What is needed is an exact copy of the entries, with the pictures excluded.

·····

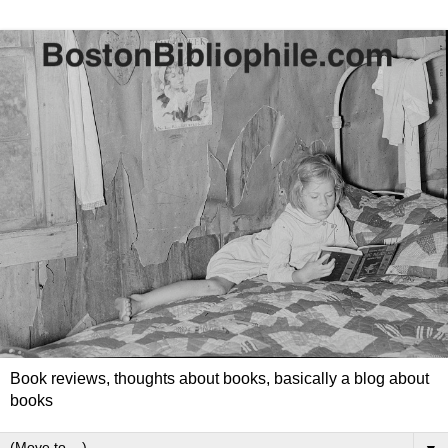
Book reviews, thoughts about books, basically a blog about
books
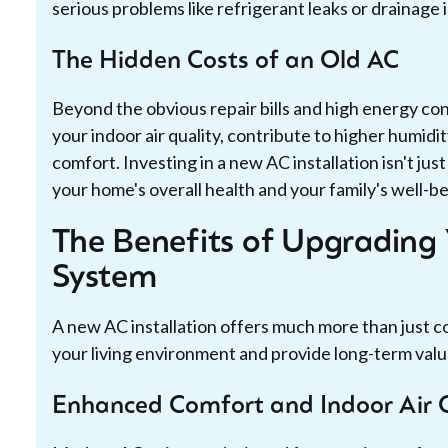
serious problems like refrigerant leaks or drainage 
The Hidden Costs of an Old AC
Beyond the obvious repair bills and high energy c
your indoor air quality, contribute to higher humidit
comfort. Investing in a new AC installation isn't jus
your home's overall health and your family's well-be
The Benefits of Upgrading 
System
A new AC installation offers much more than just co
your living environment and provide long-term val
Enhanced Comfort and Indoor Air 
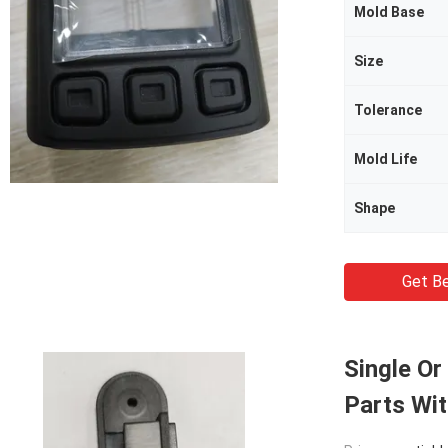
Mold Base
Size
Tolerance
Mold Life
Shape
Get Be
Single Or
Parts Wi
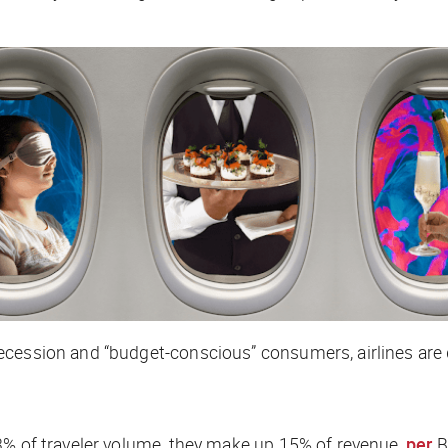
cession and “budget-conscious” consumers, airlines are d
3% of traveler volume, they make up 15% of revenue,
per
Bl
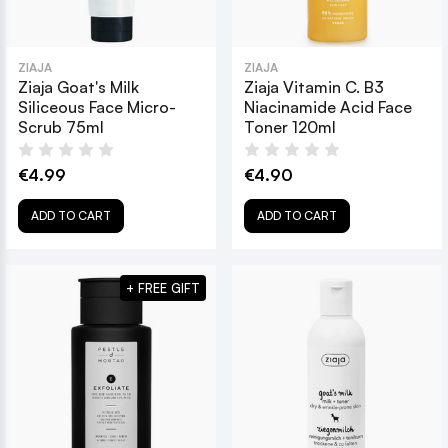
ZIAJA
ZIAJA
Ziaja Goat's Milk
Ziaja Vitamin C. B3
Siliceous Face Micro-
Niacinamide Acid Face
Scrub 75ml
Toner 120ml
€4.99
€4.90
ADD TO CART
ADD TO CART
+ FREE GIFT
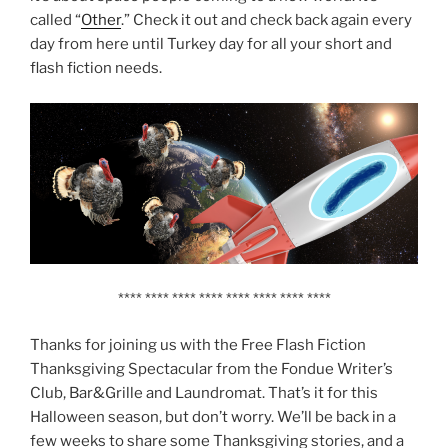
called “
Other
.” Check it out and check back again every
day from here until Turkey day for all your short and
flash fiction needs.
**** **** **** **** **** **** **** ****
Thanks for joining us with the Free Flash Fiction
Thanksgiving Spectacular from the Fondue Writer’s
Club, Bar&Grille and Laundromat. That’s it for this
Halloween season, but don’t worry. We’ll be back in a
few weeks to share some Thanksgiving stories, and a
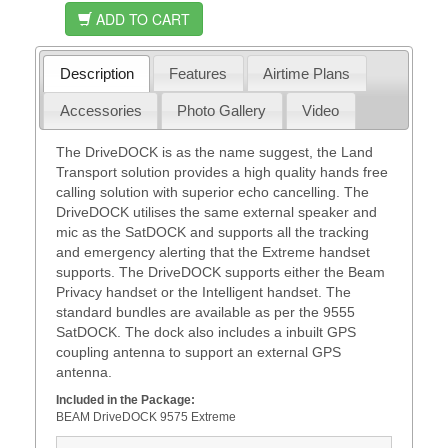
ADD TO CART
Description
Features
Airtime Plans
Accessories
Photo Gallery
Video
The DriveDOCK is as the name suggest, the Land
Transport solution provides a high quality hands free
calling solution with superior echo cancelling. The
DriveDOCK utilises the same external speaker and
mic as the SatDOCK and supports all the tracking
and emergency alerting that the Extreme handset
supports. The DriveDOCK supports either the Beam
Privacy handset or the Intelligent handset. The
standard bundles are available as per the 9555
SatDOCK. The dock also includes a inbuilt GPS
coupling antenna to support an external GPS
antenna.
Included in the Package:
BEAM DriveDOCK 9575 Extreme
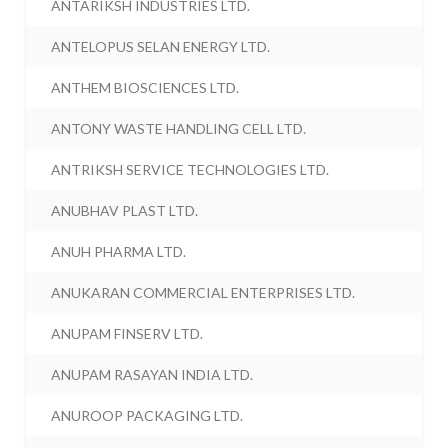
ANTARIKSH INDUSTRIES LTD.
ANTELOPUS SELAN ENERGY LTD.
ANTHEM BIOSCIENCES LTD.
ANTONY WASTE HANDLING CELL LTD.
ANTRIKSH SERVICE TECHNOLOGIES LTD.
ANUBHAV PLAST LTD.
ANUH PHARMA LTD.
ANUKARAN COMMERCIAL ENTERPRISES LTD.
ANUPAM FINSERV LTD.
ANUPAM RASAYAN INDIA LTD.
ANUROOP PACKAGING LTD.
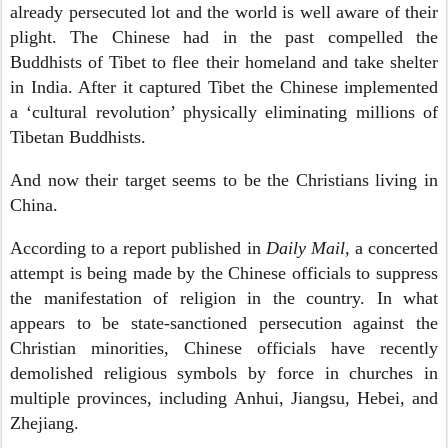
already persecuted lot and the world is well aware of their
plight. The Chinese had in the past compelled the
Buddhists of Tibet to flee their homeland and take shelter
in India. After it captured Tibet the Chinese implemented
a ‘cultural revolution’ physically eliminating millions of
Tibetan Buddhists.
And now their target seems to be the Christians living in
China.
According to a report published in
Daily Mail
, a concerted
attempt is being made by the Chinese officials to suppress
the manifestation of religion in the country. In what
appears to be state-sanctioned persecution against the
Christian minorities, Chinese officials have recently
demolished religious symbols by force in churches in
multiple provinces, including Anhui, Jiangsu, Hebei, and
Zhejiang.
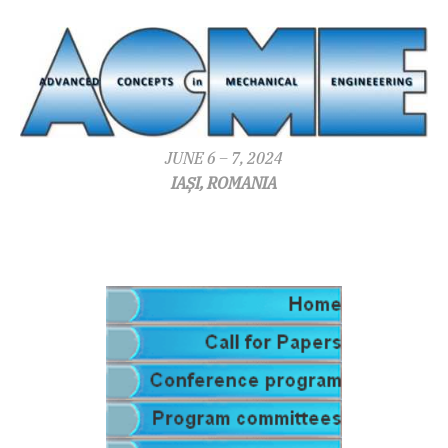
JUNE 6 – 7, 2024
IAȘI, ROMANIA
.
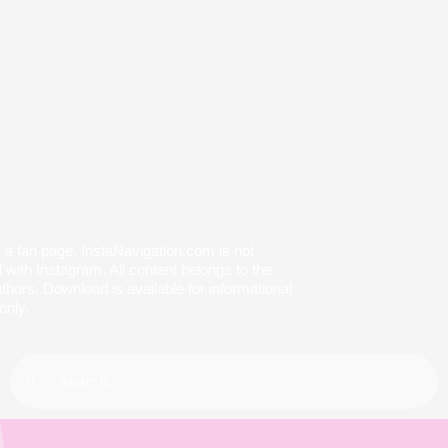
s a fan page. InstaNavigation.com is not
with Instagram. All content belongs to the
thors. Download is available for informational
only.
Search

·····

* [Output for this exercise]:
Book reviews, thoughts about books, basically a blog about
books
serious problems like refrigerant leaks or drainage 
The Hidden Costs of an Old AC
Beyond the obvious repair bills and high energy c
your indoor air quality, contribute to higher humidit
comfort. Investing in a new AC installation isn't jus
your home's overall health and your family's well-be
The Benefits of Upgrading 
System
A new AC installation offers much more than just co
your living environment and provide long-term val
Enhanced Comfort and Indoor Air 
Mold Base
Size
Tolerance
Mold Life
Shape
Get Be
Single Or
Parts Wi
cession and “budget-conscious” consumers, airlines are d
3% of traveler volume, they make up 15% of revenue,
per
Bl
ZIAJA
ZIAJA
Ziaja Goat's Milk
Ziaja Vitamin C. B3
Siliceous Face Micro-
Niacinamide Acid Face
Scrub 75ml
Toner 120ml
€4.99
€4.90
ADD TO CART
ADD TO CART
+ FREE GIFT
called “
Other
.” Check it out and check back again every
day from here until Turkey day for all your short and
flash fiction needs.
**** **** **** **** **** **** **** ****
Thanks for joining us with the Free Flash Fiction
Thanksgiving Spectacular from the Fondue Writer’s
Club, Bar&Grille and Laundromat. That’s it for this
Halloween season, but don’t worry. We’ll be back in a
few weeks to share some Thanksgiving stories, and a
ADD TO CART
Description
Features
Airtime Plans
Accessories
Photo Gallery
Video
The DriveDOCK is as the name suggest, the Land
Transport solution provides a high quality hands free
calling solution with superior echo cancelling. The
DriveDOCK utilises the same external speaker and
mic as the SatDOCK and supports all the tracking
and emergency alerting that the Extreme handset
supports. The DriveDOCK supports either the Beam
Privacy handset or the Intelligent handset. The
standard bundles are available as per the 9555
SatDOCK. The dock also includes a inbuilt GPS
coupling antenna to support an external GPS
antenna.
Included in the Package:
BEAM DriveDOCK 9575 Extreme
ANTARIKSH INDUSTRIES LTD.
ANTELOPUS SELAN ENERGY LTD.
ANTHEM BIOSCIENCES LTD.
ANTONY WASTE HANDLING CELL LTD.
ANTRIKSH SERVICE TECHNOLOGIES LTD.
ANUBHAV PLAST LTD.
ANUH PHARMA LTD.
ANUKARAN COMMERCIAL ENTERPRISES LTD.
ANUPAM FINSERV LTD.
ANUPAM RASAYAN INDIA LTD.
ANUROOP PACKAGING LTD.
already persecuted lot and the world is well aware of their
plight. The Chinese had in the past compelled the
Buddhists of Tibet to flee their homeland and take shelter
in India. After it captured Tibet the Chinese implemented
a ‘cultural revolution’ physically eliminating millions of
Tibetan Buddhists.
And now their target seems to be the Christians living in
China.
According to a report published in
Daily Mail
, a concerted
attempt is being made by the Chinese officials to suppress
the manifestation of religion in the country. In what
appears to be state-sanctioned persecution against the
Christian minorities, Chinese officials have recently
demolished religious symbols by force in churches in
multiple provinces, including Anhui, Jiangsu, Hebei, and
Zhejiang.
JUNE 6 – 7, 2024
IAȘI, ROMANIA
.
s a fan page. InstaNavigation.com is not
with Instagram. All content belongs to the
thors. Download is available for informational
only.
Search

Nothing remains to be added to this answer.